Our lives as Jews should be based on the contributions we have to make to the betterment of the world. Our sense of self should be strong enough to welcome the encounters we have with people of all persuasions. Our confidence in our ability to live in the world should be powerful enough to confront those who disagree with what we stand for. Our defense of our homeland should be with a sense of outrage that it is ever a question that Israel has a right to exist as a Jewish state within secure borders and without threat of aggression. We do not need to apologize for what is ours, nor do we need to justify it by our victimhood. If you want to know what Zionism is really all about, that's what it is – not arrogance and pride, but self-confidence and self-affirmation.

And out of that sense of strength, out of that sense of commitment to what defines us as Jews – our covenant with God to make a world of justice and compassion – we must be unashamed to stand for what is right and good, along with others who find their own way to that aspiration.

And out of that sense of empowerment, out of that sense of commitment to what defines us as Jews, we must be unashamed to stand up against what is wrong and evil. We must do so not out of a sense of being threatened again with victimhood. We must do so because that's our mission. When evil men with evil plans want to be cloaked in respectability, well, each of us must say what Brad Pitt said: I just can't abide that.

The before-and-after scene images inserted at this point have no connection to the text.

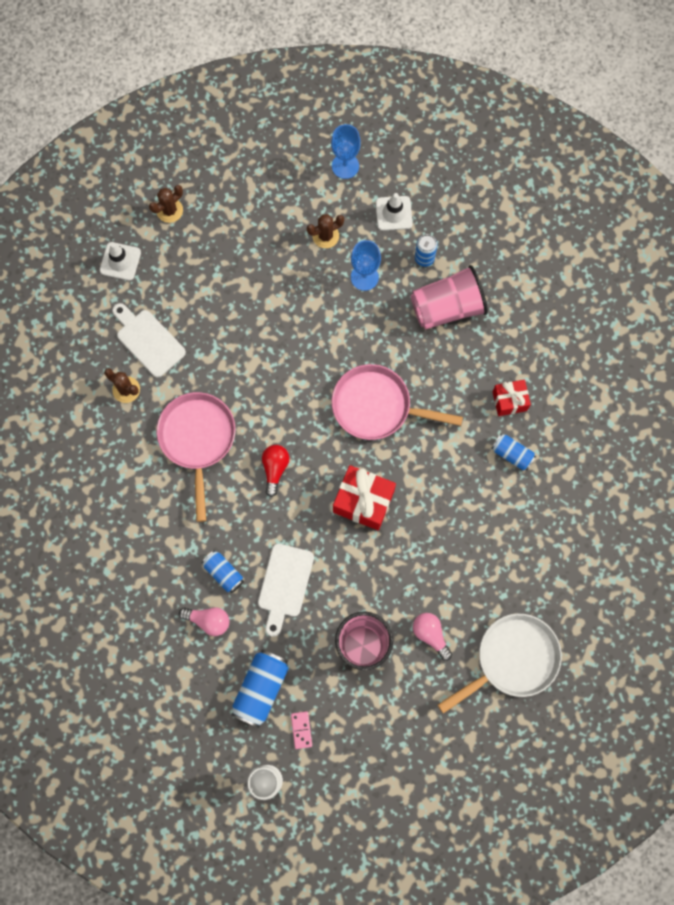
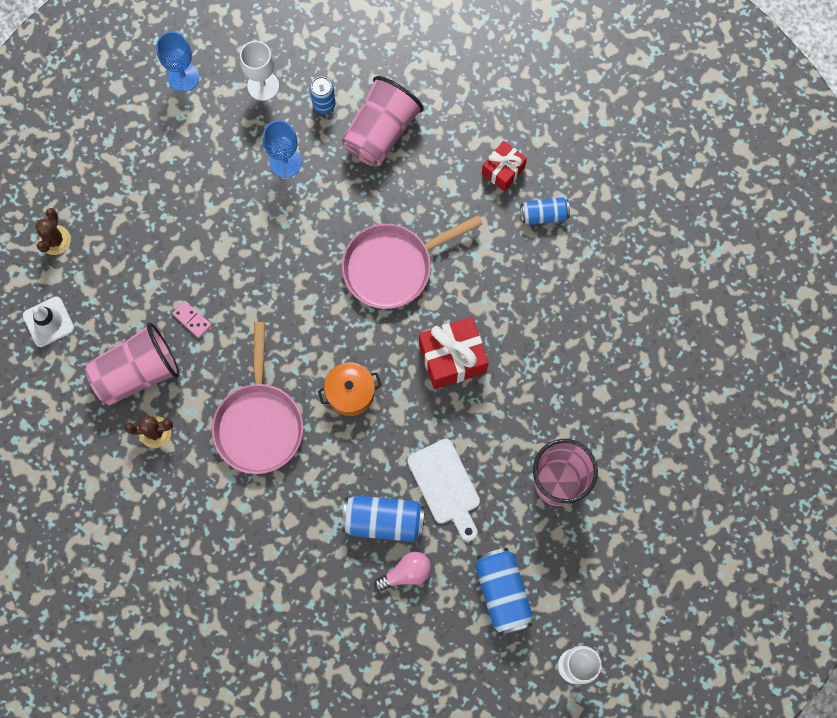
camera: 40 degrees left, 0 degrees up
white cutting board [112,303,186,378] -> pink cup [85,323,180,405]
pink pan [157,392,235,522] -> pink pan turned 135 degrees counterclockwise [212,322,303,474]
blue can [202,550,244,593] -> blue can [342,495,425,542], size x1.62
red light bulb [262,445,289,497] -> orange pot [318,363,382,416]
pink domino [291,711,312,749] -> pink domino moved to [172,301,212,338]
brown cactus [307,214,344,248] -> none
white traffic cone [376,193,413,231] -> white goblet [240,41,279,101]
pink light bulb [413,613,452,661] -> none
white pan [438,614,562,714] -> none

Some of you, I know, remain unconvinced. Look, I am arguing for a paradigm shift. And even with a thousand people in this room, especially accounting for the fact that some percentage of you large or small disagree with me, we are not even a drop in the bucket of the number of Jews in America, let alone the world. All I can ask you to do is begin the process, long overdue, the way a generation did when they walked out of "Gentleman's Agreement" and said, "We don't have to be in the closet anymore."

Perhaps I can put it more succinctly. Here are two pictures. I know you can't see them, but you know them. One of them shows a little boy in a coat and a cap. His hands are up in the air. A Nazi soldier points a gun at him. The other shows a young soldier standing in front of the Kotel, the Western Wall of the Temple Mount. His helmet is off, his eyes are trained upward, his comrade has an arm around him.

Which one is you?

We must remember that sweet boy, and all the many others. But we do not live his life, not in his context, not in our context. We live the life of that soldier, Yigal Yifat, not in his context, but in our context.

Tomorrow, I promise, I will talk about how the people and the communities we lost must inspire our lives. I will honor who they are to us and insist that we never forget them, nor what they suffered.

Tonight, because we are all sitting here with full bellies, secure in our place in American society and proud of the way we define ourselves as Jews, both collectively and individually, I remind you of something else. It is the genius of Yom Kippur that we can examine our lives with raw honesty and walk out at the end of the day with the capacity to seamlessly start anew. A fresh narrative for a fresh start. We are not victims and we are not potential victims. We are not resistance fighters and we are not potential resistance fighters. A movie didn't change anything, except the way we can look at ourselves. And here's what we see:

We are a free people in our own land.